• [Aim of the task]
Only the lines below from the one that contains "Rendered at 2001 by 1125 pixels." through the one that contains "Identify the document" should appear in your answer, exact and without pictures.

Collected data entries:
■ ■ ■ ■ ■
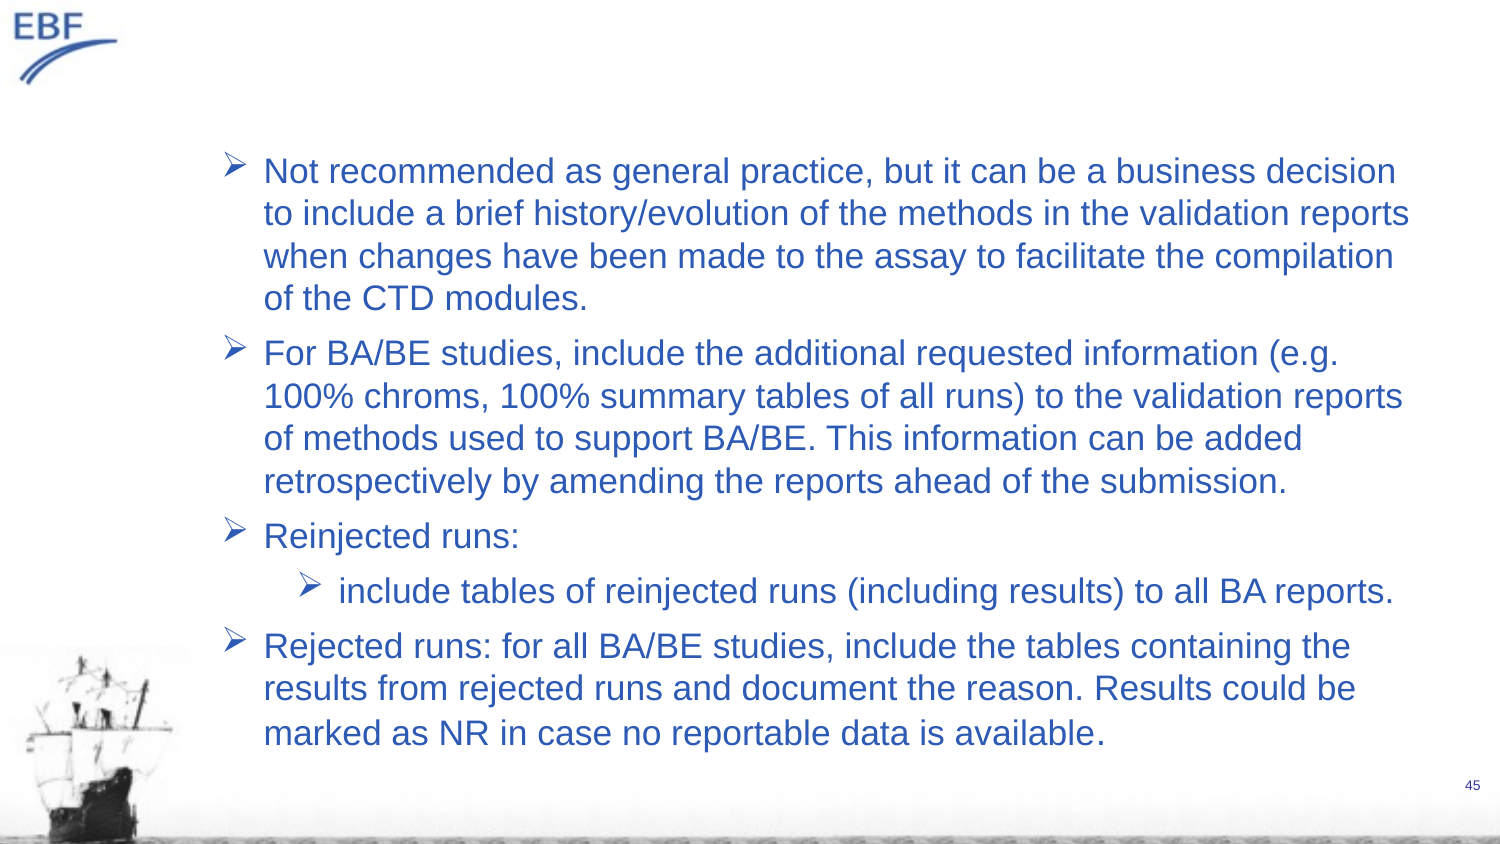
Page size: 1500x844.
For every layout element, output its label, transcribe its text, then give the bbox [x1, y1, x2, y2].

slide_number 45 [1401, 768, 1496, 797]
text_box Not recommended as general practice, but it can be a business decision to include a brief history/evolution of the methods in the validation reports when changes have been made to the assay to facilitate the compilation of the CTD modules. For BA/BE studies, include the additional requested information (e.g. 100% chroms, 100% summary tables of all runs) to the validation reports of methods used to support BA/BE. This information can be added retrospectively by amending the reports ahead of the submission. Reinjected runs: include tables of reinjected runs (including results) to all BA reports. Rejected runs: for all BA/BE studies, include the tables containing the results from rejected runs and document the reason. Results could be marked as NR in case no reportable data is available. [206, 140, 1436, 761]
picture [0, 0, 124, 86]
■ ■ ■ ■ ■
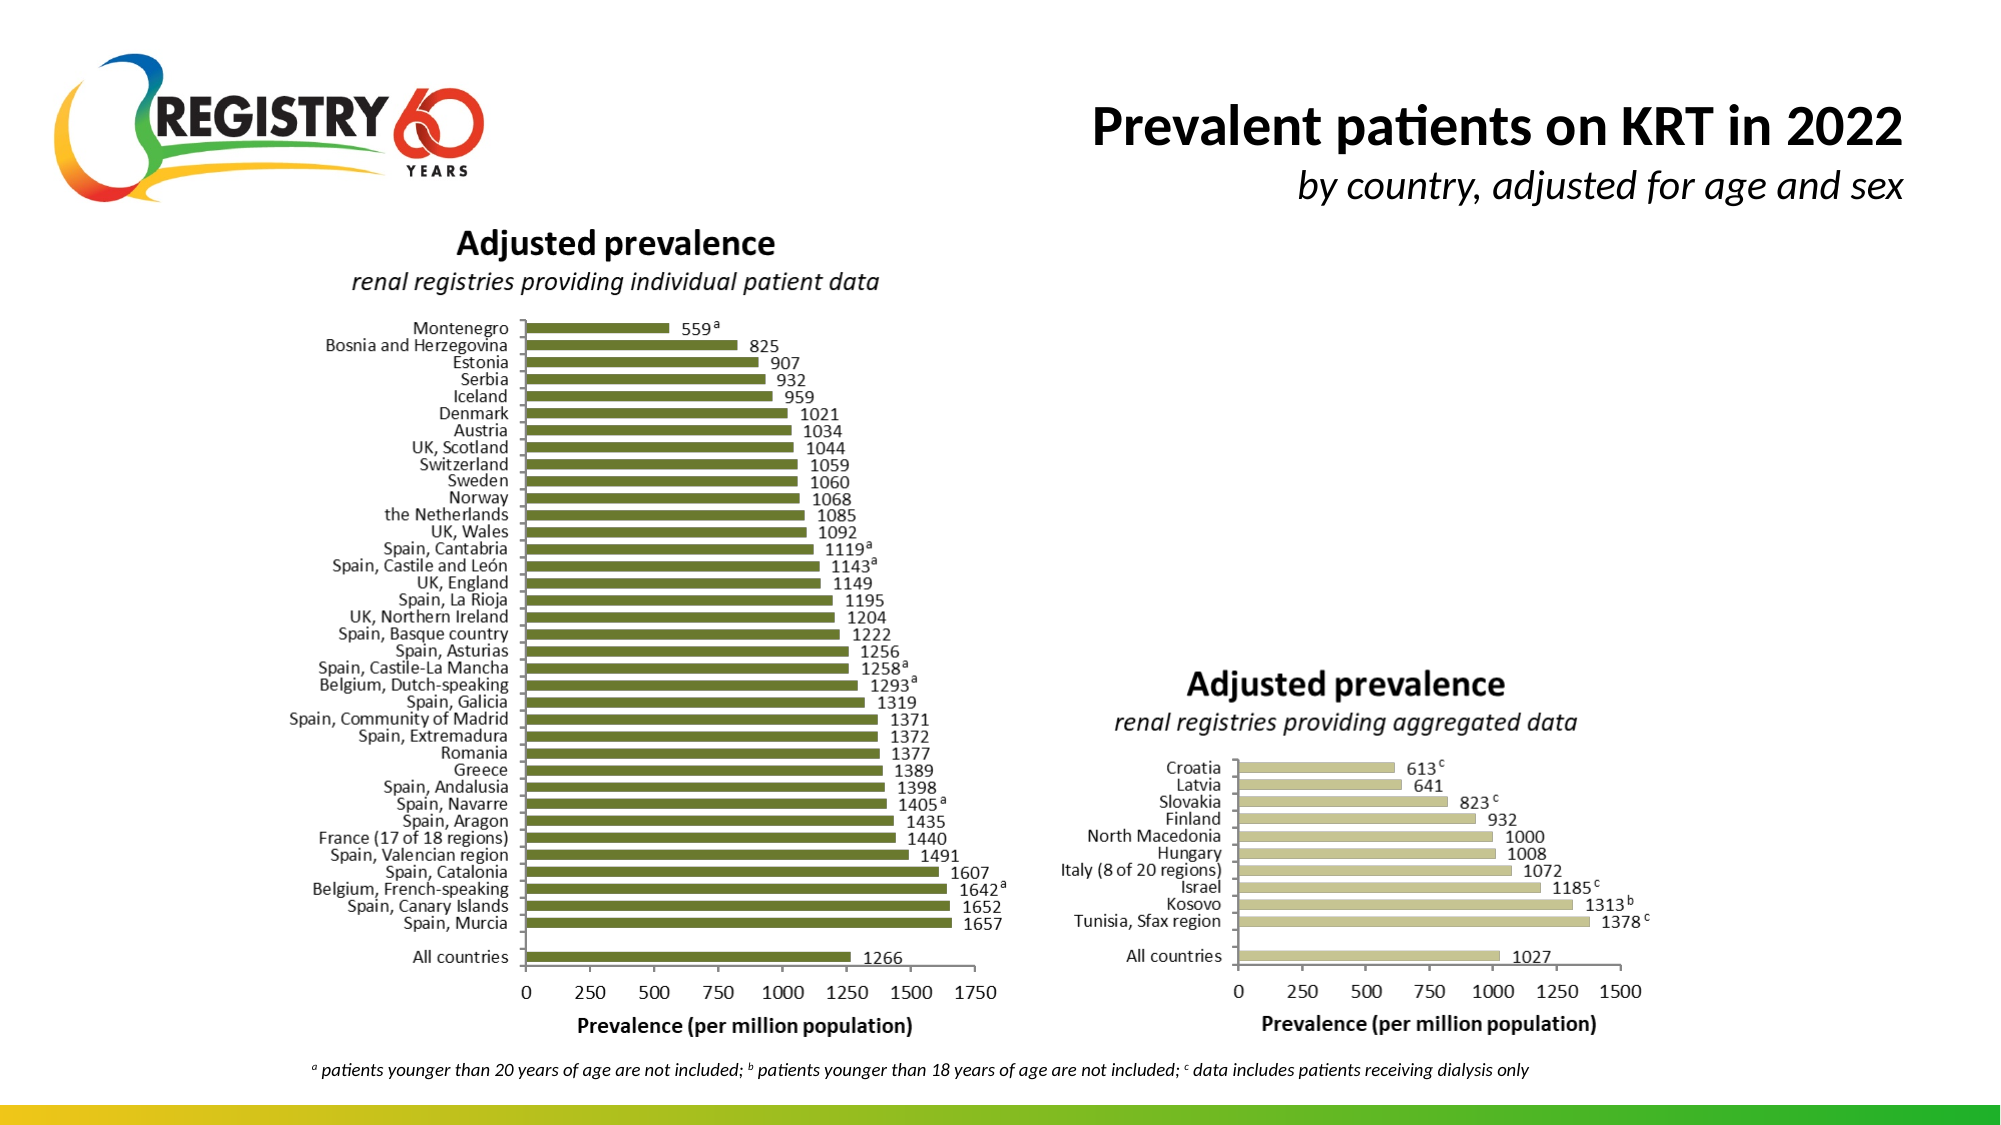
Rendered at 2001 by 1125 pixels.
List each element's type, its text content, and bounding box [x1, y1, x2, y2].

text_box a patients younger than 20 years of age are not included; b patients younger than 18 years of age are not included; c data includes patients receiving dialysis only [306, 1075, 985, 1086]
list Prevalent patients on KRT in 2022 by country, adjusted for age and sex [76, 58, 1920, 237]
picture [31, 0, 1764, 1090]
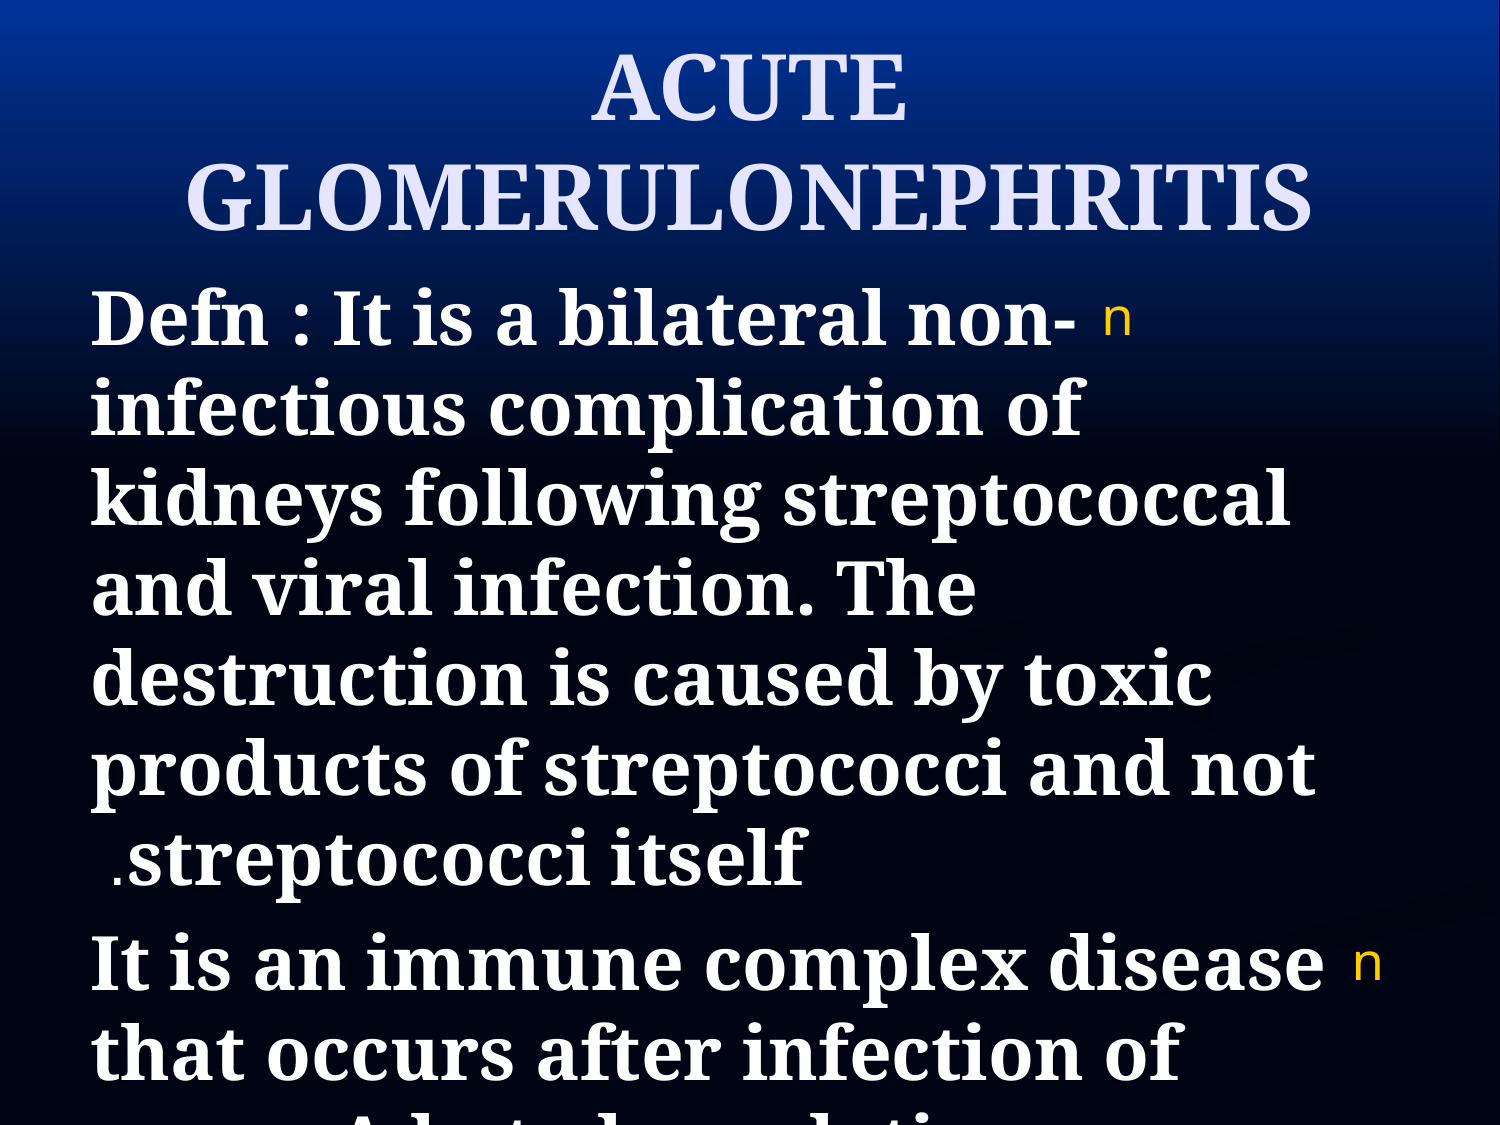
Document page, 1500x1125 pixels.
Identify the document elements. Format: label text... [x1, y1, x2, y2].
■ ■ ■ ■ ■
• [Written answer]
Rendered at 2001 by 1125 pixels.
List each element's type, its text content, and bounding box [x1, y1, x2, y2].

text_box a patients younger than 20 years of age are not included; b patients younger than 18 years of age are not included; c data includes patients receiving dialysis only [306, 1075, 985, 1086]
list Prevalent patients on KRT in 2022 by country, adjusted for age and sex [76, 58, 1920, 237]
picture [31, 0, 1764, 1090]
Document page, 1500x1125 pixels.
Identify the document elements. Format: label text... [x1, y1, x2, y2].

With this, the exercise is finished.